A fraction is a way of representing numbers that are not whole. It shows how many parts of a whole you have. Fractions are written with two numbers separated by a line, such as \( \frac{1}{2} \). In this example, the number above the line is called the numerator, and the number below the line is the denominator. Fractions are particularly useful when dividing things into equal parts. You can think of fractions as pieces of a pizza. If you have a pizza cut into 6 pieces, and you eat 2, you have eaten \( \frac{2}{6} \) of the pizza. This can also be simplified to \( \frac{1}{3} \) because 2 out of 6 pieces is the same as 1 out of 3 equal sections. Understanding fractions is essential for grasping the concept of reciprocals and multiplicative inverses.

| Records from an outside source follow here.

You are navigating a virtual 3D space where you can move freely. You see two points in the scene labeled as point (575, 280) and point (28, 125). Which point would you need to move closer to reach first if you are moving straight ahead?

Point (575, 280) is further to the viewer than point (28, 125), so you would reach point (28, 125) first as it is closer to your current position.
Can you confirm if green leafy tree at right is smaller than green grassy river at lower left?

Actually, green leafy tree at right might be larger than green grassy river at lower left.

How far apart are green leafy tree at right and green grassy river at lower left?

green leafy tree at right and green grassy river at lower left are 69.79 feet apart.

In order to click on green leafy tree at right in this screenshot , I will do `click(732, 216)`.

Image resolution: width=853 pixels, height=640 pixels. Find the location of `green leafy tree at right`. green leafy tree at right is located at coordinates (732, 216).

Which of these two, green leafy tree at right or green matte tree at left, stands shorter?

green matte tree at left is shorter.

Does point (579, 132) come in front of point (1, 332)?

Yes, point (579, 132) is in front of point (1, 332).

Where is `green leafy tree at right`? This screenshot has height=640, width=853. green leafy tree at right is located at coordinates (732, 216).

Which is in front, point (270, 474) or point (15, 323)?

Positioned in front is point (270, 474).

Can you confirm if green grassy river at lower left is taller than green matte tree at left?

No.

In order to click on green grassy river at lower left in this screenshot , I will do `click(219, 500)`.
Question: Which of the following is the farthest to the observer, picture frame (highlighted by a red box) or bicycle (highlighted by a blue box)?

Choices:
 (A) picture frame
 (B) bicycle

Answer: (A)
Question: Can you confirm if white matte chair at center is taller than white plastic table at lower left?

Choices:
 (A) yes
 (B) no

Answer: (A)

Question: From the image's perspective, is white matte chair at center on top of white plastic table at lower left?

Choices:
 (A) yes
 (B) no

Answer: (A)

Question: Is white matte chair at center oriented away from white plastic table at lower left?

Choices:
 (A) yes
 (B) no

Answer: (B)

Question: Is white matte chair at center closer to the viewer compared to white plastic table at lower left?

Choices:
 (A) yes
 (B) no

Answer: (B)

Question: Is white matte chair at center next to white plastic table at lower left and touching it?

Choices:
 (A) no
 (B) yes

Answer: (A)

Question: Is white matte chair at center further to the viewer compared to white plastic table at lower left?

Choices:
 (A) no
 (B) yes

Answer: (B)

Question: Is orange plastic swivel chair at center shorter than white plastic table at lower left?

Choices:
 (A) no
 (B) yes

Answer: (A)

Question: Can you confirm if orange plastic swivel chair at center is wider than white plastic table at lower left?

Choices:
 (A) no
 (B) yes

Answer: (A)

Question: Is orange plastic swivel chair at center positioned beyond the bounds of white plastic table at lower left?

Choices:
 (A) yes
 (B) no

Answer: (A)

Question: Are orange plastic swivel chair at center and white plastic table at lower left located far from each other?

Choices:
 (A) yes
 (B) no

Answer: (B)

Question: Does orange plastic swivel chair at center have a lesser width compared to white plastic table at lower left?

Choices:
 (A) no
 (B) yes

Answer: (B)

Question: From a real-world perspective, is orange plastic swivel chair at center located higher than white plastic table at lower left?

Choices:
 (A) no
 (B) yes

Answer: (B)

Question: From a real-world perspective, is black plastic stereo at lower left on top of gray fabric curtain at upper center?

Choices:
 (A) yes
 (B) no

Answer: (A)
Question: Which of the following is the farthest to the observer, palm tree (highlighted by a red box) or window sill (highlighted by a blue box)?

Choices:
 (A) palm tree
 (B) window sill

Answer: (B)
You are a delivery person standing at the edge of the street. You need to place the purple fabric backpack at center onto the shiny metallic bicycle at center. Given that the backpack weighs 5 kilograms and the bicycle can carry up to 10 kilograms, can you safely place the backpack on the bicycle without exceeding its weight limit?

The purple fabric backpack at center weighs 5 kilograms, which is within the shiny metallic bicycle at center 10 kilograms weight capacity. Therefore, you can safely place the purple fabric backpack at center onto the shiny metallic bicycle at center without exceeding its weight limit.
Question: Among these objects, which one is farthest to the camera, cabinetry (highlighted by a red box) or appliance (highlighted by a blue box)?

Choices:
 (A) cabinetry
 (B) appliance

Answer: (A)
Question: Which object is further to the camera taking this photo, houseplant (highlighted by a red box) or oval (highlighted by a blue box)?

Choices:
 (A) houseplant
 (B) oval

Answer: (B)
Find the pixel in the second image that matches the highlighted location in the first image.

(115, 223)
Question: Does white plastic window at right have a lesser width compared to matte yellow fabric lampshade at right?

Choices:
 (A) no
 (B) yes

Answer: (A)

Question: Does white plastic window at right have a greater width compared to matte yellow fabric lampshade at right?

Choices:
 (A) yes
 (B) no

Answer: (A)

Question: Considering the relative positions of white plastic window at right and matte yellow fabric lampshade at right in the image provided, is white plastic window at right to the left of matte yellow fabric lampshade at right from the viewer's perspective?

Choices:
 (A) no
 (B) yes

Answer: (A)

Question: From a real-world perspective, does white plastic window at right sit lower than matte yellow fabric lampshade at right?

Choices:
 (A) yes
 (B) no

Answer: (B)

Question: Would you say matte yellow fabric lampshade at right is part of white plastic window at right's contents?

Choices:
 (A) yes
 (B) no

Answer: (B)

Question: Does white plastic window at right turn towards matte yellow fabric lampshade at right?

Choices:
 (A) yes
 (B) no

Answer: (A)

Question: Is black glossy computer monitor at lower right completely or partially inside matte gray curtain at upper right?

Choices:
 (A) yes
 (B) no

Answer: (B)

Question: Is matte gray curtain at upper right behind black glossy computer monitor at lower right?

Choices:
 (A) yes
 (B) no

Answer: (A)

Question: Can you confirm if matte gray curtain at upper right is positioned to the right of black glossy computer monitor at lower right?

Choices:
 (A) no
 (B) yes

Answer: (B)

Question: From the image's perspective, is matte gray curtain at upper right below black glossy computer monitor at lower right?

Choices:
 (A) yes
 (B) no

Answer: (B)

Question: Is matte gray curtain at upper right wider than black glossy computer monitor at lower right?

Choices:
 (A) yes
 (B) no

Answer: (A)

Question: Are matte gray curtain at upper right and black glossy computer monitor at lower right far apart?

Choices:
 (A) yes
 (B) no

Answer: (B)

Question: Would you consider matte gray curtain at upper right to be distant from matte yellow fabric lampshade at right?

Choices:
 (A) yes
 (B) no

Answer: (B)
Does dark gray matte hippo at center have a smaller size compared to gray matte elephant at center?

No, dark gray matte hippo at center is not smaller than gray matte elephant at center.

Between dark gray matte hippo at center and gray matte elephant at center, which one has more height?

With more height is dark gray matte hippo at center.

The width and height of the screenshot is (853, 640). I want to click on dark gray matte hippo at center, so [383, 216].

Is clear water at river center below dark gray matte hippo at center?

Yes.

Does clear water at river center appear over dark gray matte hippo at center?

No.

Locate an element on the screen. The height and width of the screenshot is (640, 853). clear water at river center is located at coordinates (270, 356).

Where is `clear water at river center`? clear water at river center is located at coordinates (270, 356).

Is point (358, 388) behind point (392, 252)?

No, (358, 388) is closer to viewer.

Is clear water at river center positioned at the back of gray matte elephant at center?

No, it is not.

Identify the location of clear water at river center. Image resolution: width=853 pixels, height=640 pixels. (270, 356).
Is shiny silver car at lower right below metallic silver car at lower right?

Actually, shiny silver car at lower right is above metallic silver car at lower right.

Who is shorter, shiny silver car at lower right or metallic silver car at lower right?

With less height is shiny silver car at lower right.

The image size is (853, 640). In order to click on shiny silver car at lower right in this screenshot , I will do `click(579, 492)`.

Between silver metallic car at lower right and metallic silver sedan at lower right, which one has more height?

The reciprocal, or multiplicative inverse, of a number is another number that, when multiplied with the original number, results in 1. For fractions, finding the reciprocal is straightforward: you simply swap the numerator and the denominator. This turns the fraction upside down.
For example, the reciprocal of \( \frac{7}{6} \) is \( \frac{6}{7} \). When you multiply these two fractions together, \( \frac{7}{6} \times \frac{6}{7} \), you get \( \frac{42}{42} \), which simplifies to 1.
This property is what makes them multiplicative inverses. Reciprocals are important in many areas of mathematics, including solving equations and simplifying complex problems.

The numerator and denominator are the two key parts of a fraction. The numerator is the top number, and it represents how many parts of the whole we are looking at. The denominator is the bottom number, showing how many equal parts the whole is divided into.

• Numerator: If you have \( \frac{3}{5} \), the numerator is 3. This tells us we have 3 parts.
• Denominator: With the same fraction, the denominator is 5, meaning the whole is divided into 5 equal parts.

When finding the reciprocal of a fraction, we swap these two parts. This means the numerator becomes the new denominator and vice versa. In the fraction \( \frac{7}{6} \), finding the reciprocal results in \( \frac{6}{7} \), effectively flipping the roles of the numerator and denominator. Understanding these terms is crucial because they determine the fraction's value and its reciprocal.